* [Data shown]
···

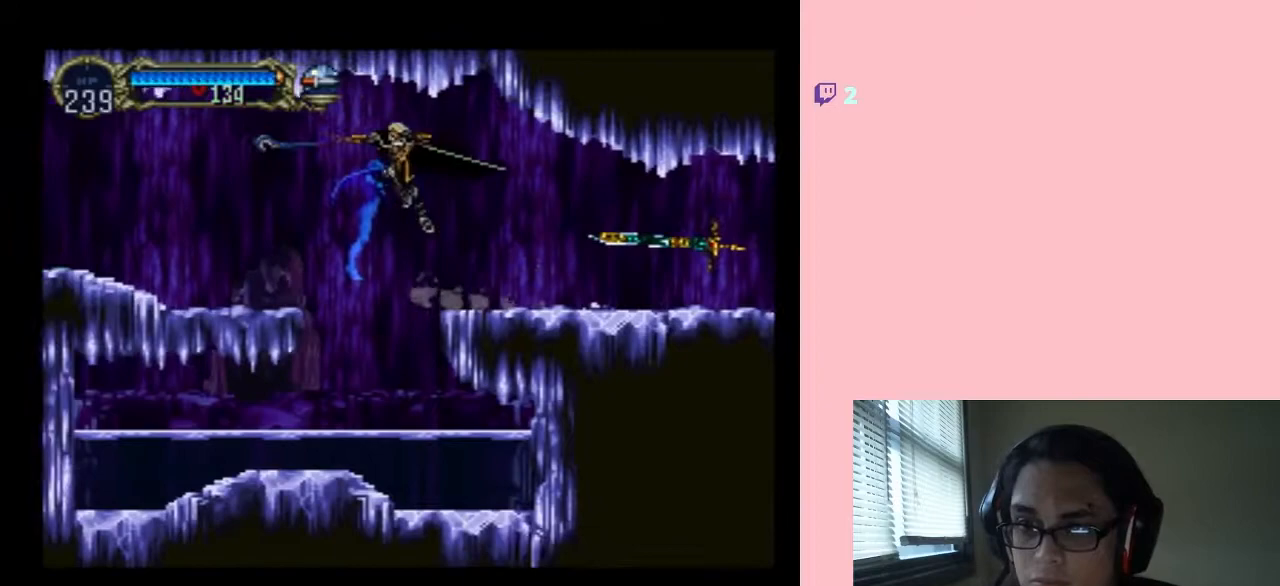
{"buttons": [], "left_stick": "center", "right_stick": "center", "events": [[267, "DPAD_LEFT", "up"]]}
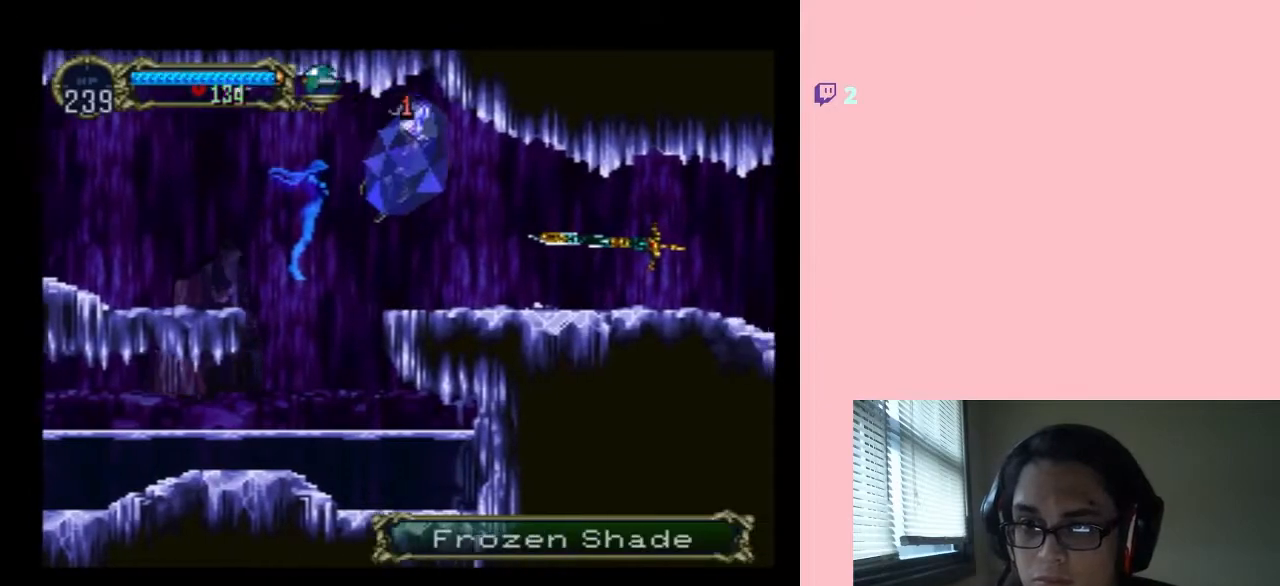
{"buttons": ["B", "DPAD_LEFT"], "left_stick": "center", "right_stick": "center", "events": [[17, "DPAD_LEFT", "down"], [50, "Y", "down"], [150, "Y", "up"], [450, "B", "down"]]}
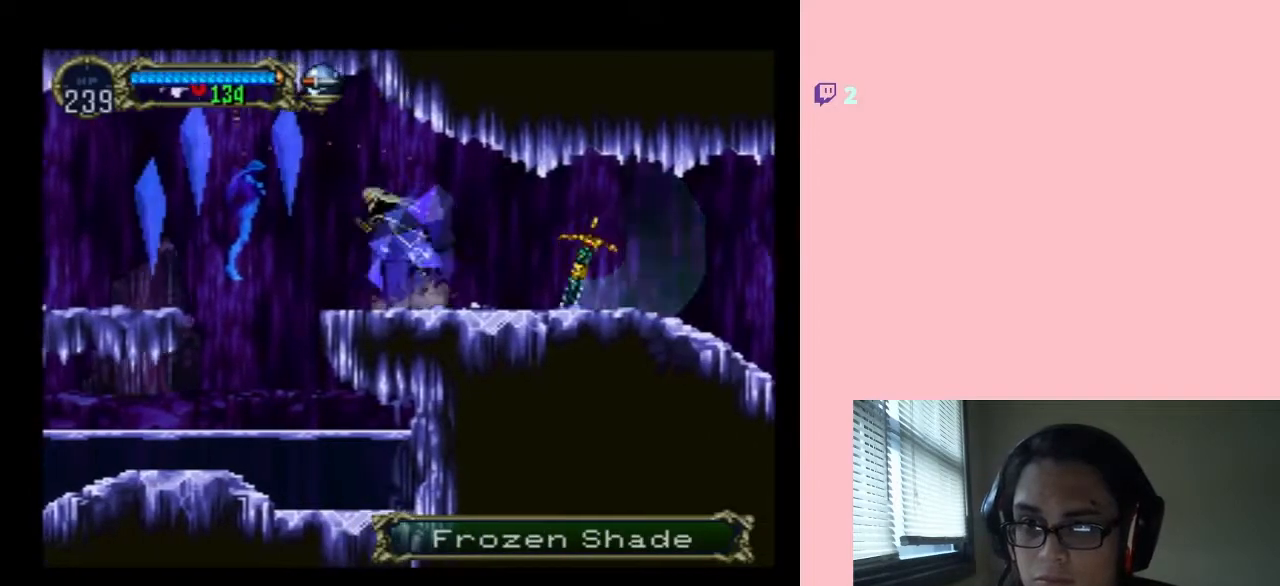
{"buttons": ["Y", "DPAD_LEFT"], "left_stick": "center", "right_stick": "center", "events": [[17, "Y", "down"], [50, "Y", "up"], [83, "B", "up"], [167, "DPAD_RIGHT", "down"], [233, "DPAD_UP", "down"], [267, "DPAD_RIGHT", "up"], [300, "DPAD_UP", "up"], [483, "Y", "down"]]}
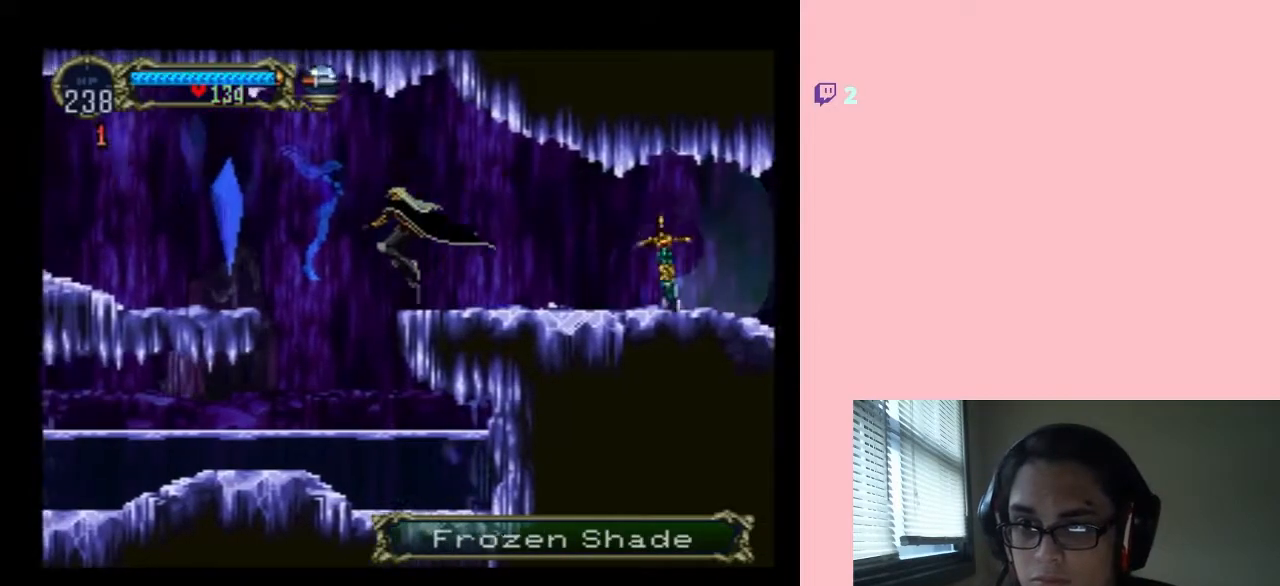
{"buttons": ["DPAD_LEFT"], "left_stick": "center", "right_stick": "center", "events": [[117, "Y", "up"]]}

···

* [Assignment]
Return each line from the data where the string "down" can be found.

* [Task response]
{"buttons": ["B", "DPAD_LEFT"], "left_stick": "center", "right_stick": "center", "events": [[17, "DPAD_LEFT", "down"], [50, "Y", "down"], [150, "Y", "up"], [450, "B", "down"]]}
{"buttons": ["Y", "DPAD_LEFT"], "left_stick": "center", "right_stick": "center", "events": [[17, "Y", "down"], [50, "Y", "up"], [83, "B", "up"], [167, "DPAD_RIGHT", "down"], [233, "DPAD_UP", "down"], [267, "DPAD_RIGHT", "up"], [300, "DPAD_UP", "up"], [483, "Y", "down"]]}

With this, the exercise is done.